Meta recently unveiled SAM2, the second generation of their "segment anything" AI model, at SIGGRAPH. Compared to the previous version, SAM2 expands its capabilities from image segmentation to video segmentation. It can process videos of any length in real-time and easily segment and track objects that were not seen before in the video.
Crucially, the model's code, weights, and dataset have all been open-sourced. Like the Llama series, it follows the Apache 2.0 license and shares evaluation code under the BSD-3 license.
Meta stated that the open-sourced dataset includes 51,000 real-world videos and 600,000 spatio-temporal masks (masklets), far exceeding the scale of previous similar datasets. An online demo is also available for everyone to experience.
SAM2 builds upon SAM by adding a memory module. Its key upgrades include:
- Real-time segmentation of videos of any length
- Zero-shot generalization
- Improved segmentation and tracking accuracy
- Solving occlusion issues
The interactive segmentation process mainly consists of two steps: selection and refinement. In the first frame, users select the target object by clicking. SAM2 then automatically propagates the segmentation to subsequent frames, forming a spatio-temporal mask. If SAM2 loses the target object in certain frames, users can correct it by providing additional prompts in a new frame.
SAM2's core idea is to treat images as single-frame videos, allowing direct extension from SAM to the video domain while supporting both image and video inputs.

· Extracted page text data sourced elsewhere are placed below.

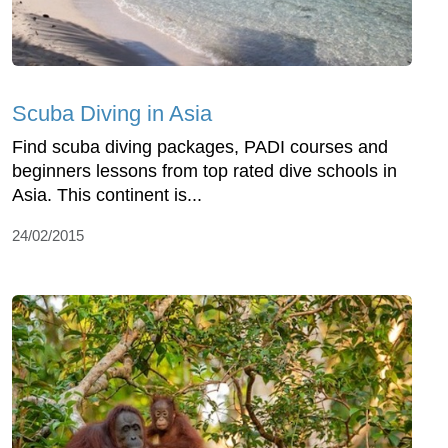
Scuba Diving in Asia
Find scuba diving packages, PADI courses and
beginners lessons from top rated dive schools in
Asia. This continent is...
24/02/2015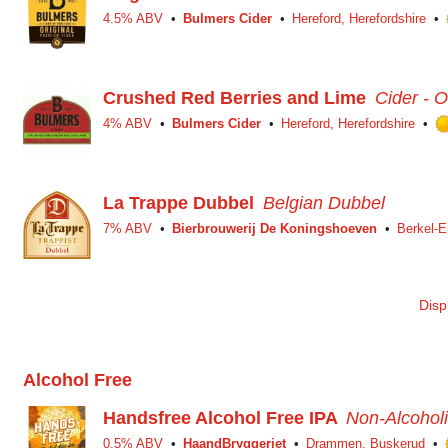
4.5% ABV
Bulmers Cider
Hereford, Herefordshire
Crushed Red Berries and Lime
Cider - O
4% ABV
Bulmers Cider
Hereford, Herefordshire
La Trappe Dubbel
Belgian Dubbel
7% ABV
Bierbrouwerij De Koningshoeven
Berkel-E
Disp
Alcohol Free
Handsfree Alcohol Free IPA
Non-Alcoholi
0.5% ABV
HaandBryggeriet
Drammen, Buskerud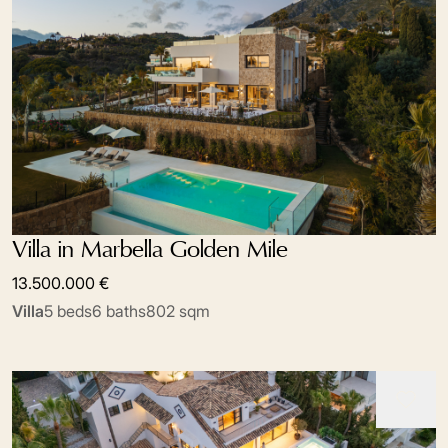
Villa in Marbella Golden Mile
13.500.000 €
Villa
5 beds
6 baths
802 sqm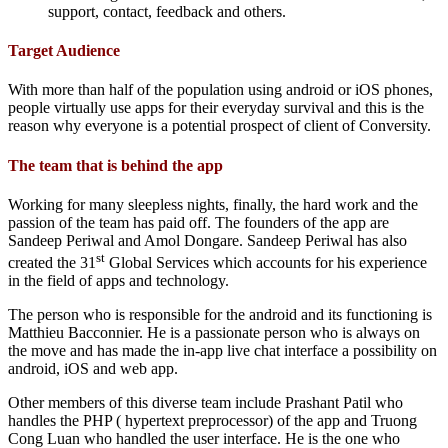
support, contact, feedback and others.
Target Audience
With more than half of the population using android or iOS phones,
people virtually use apps for their everyday survival and this is the
reason why everyone is a potential prospect of client of Conversity.
The team that is behind the app
Working for many sleepless nights, finally, the hard work and the
passion of the team has paid off. The founders of the app are
Sandeep Periwal and Amol Dongare. Sandeep Periwal has also
st
created the 31
Global Services which accounts for his experience
in the field of apps and technology.
The person who is responsible for the android and its functioning is
Matthieu Bacconnier. He is a passionate person who is always on
the move and has made the in-app live chat interface a possibility on
android, iOS and web app.
Other members of this diverse team include Prashant Patil who
handles the PHP ( hypertext preprocessor) of the app and Truong
Cong Luan who handled the user interface. He is the one who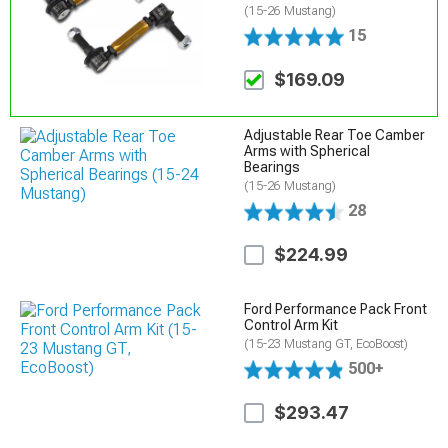
(15-26 Mustang)
15
$169.09
Adjustable Rear Toe Camber
Arms with Spherical
Bearings
(15-26 Mustang)
28
$224.99
Ford Performance Pack Front
Control Arm Kit
(15-23 Mustang GT, EcoBoost)
500+
$293.47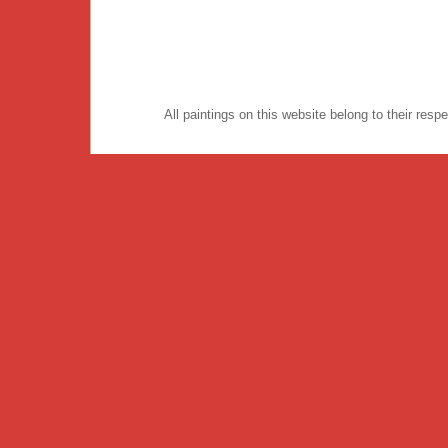
All paintings on this website belong to their re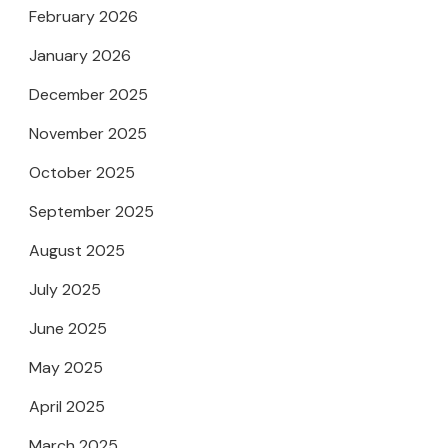
February 2026
January 2026
December 2025
November 2025
October 2025
September 2025
August 2025
July 2025
June 2025
May 2025
April 2025
March 2025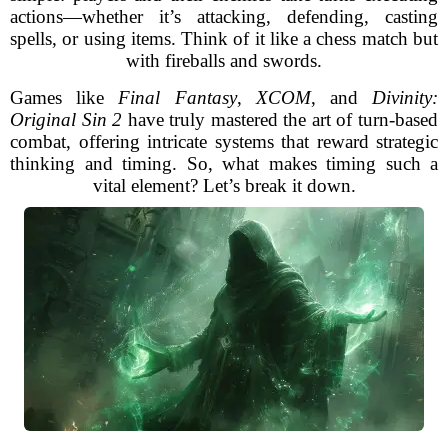
actions—whether it’s attacking, defending, casting
spells, or using items. Think of it like a chess match but
with fireballs and swords.
Games like
Final Fantasy
,
XCOM
, and
Divinity:
Original Sin 2
have truly mastered the art of turn-based
combat, offering intricate systems that reward strategic
thinking and timing. So, what makes timing such a
vital element? Let’s break it down.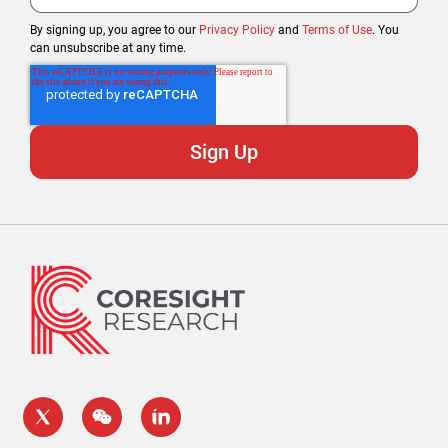
By signing up, you agree to our
Privacy Policy
and
Terms of Use
. You
can unsubscribe at any time.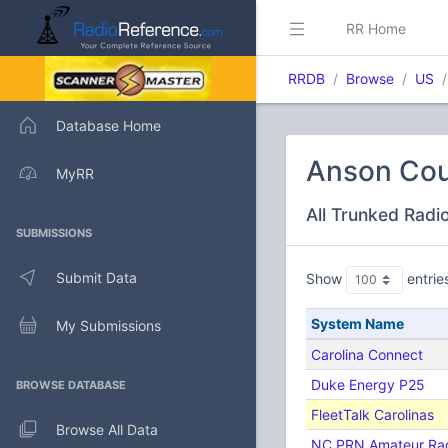
RR Home
RRDB
Browse
US
Database Home
Anson Cou
MyRR
All Trunked Radi
SUBMISSIONS
Submit Data
Show
entrie
System Name
My Submissions
Carolina Connect
Duke Energy P25
BROWSE DATABASE
FleetTalk Carolinas
Browse All Data
NC PRN Amateur Ra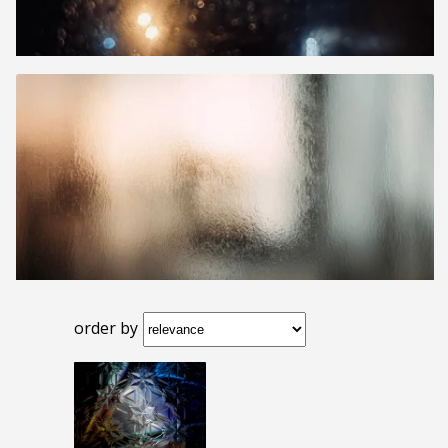
order by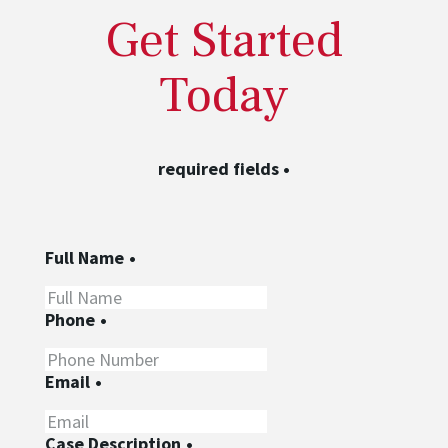
Get Started
Today
required fields
•
Full Name
•
Phone
•
Email
•
Case Description
•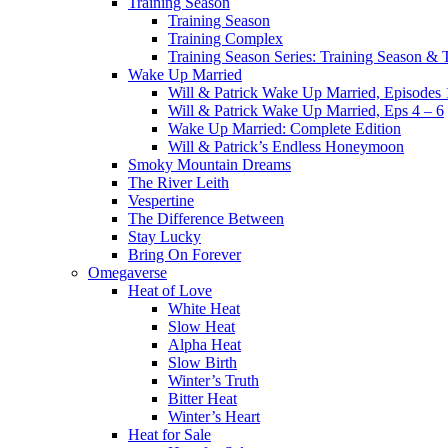
Training Season
Training Season
Training Complex
Training Season Series: Training Season &
Wake Up Married
Will & Patrick Wake Up Married, Episodes 
Will & Patrick Wake Up Married, Eps 4 – 6
Wake Up Married: Complete Edition
Will & Patrick’s Endless Honeymoon
Smoky Mountain Dreams
The River Leith
Vespertine
The Difference Between
Stay Lucky
Bring On Forever
Omegaverse
Heat of Love
White Heat
Slow Heat
Alpha Heat
Slow Birth
Winter’s Truth
Bitter Heat
Winter’s Heart
Heat for Sale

The only difference in processing videos is that the model needs to rely on memory to recall processed information for accurate object segmentation in the current time step.
To address the challenges of video segmentation, Meta focused on three main areas:
- Designing a promptable visual segmentation task
- Developing a new model based on SAM
- Building the SA-V dataset
The team designed a visual segmentation task that generalizes image segmentation to videos. SAM2 is trained to accept prompts in any frame of a video to define the spatio-temporal mask to be predicted. It makes instant mask predictions on the current frame based on input prompts and performs temporal propagation to generate masks for the target object across all frames.
By introducing streaming memory, the model can process videos in real-time and more accurately segment and track target objects. The memory component consists of a memory encoder, memory bank, and memory attention module. This design allows the model to process videos of any length, which is important for annotation collection in the SA-V dataset and has potential impacts in fields like robotics.
SAM2 also outputs multiple valid masks if the segmented object is ambiguous. Additionally, to handle occlusion in videos, SAM2 includes an extra "occlusion head" to predict whether an object appears in the current frame.
The SA-V dataset contains 4.5 times more videos and 53 times more annotations than the largest existing similar dataset. To collect such a large amount of data, the research team built a data engine that iteratively improves both the dataset and the model.
Compared to state-of-the-art semi-supervised methods, SAM2 performs well across various metrics. However, the research team acknowledges some limitations, such as potentially losing track of objects in crowded scenes or with significant camera angle changes. They designed a real-time interactive mode to support manual corrections for such cases.
The model is not only open-sourced for free use but is also hosted on platforms like Amazon SageMaker.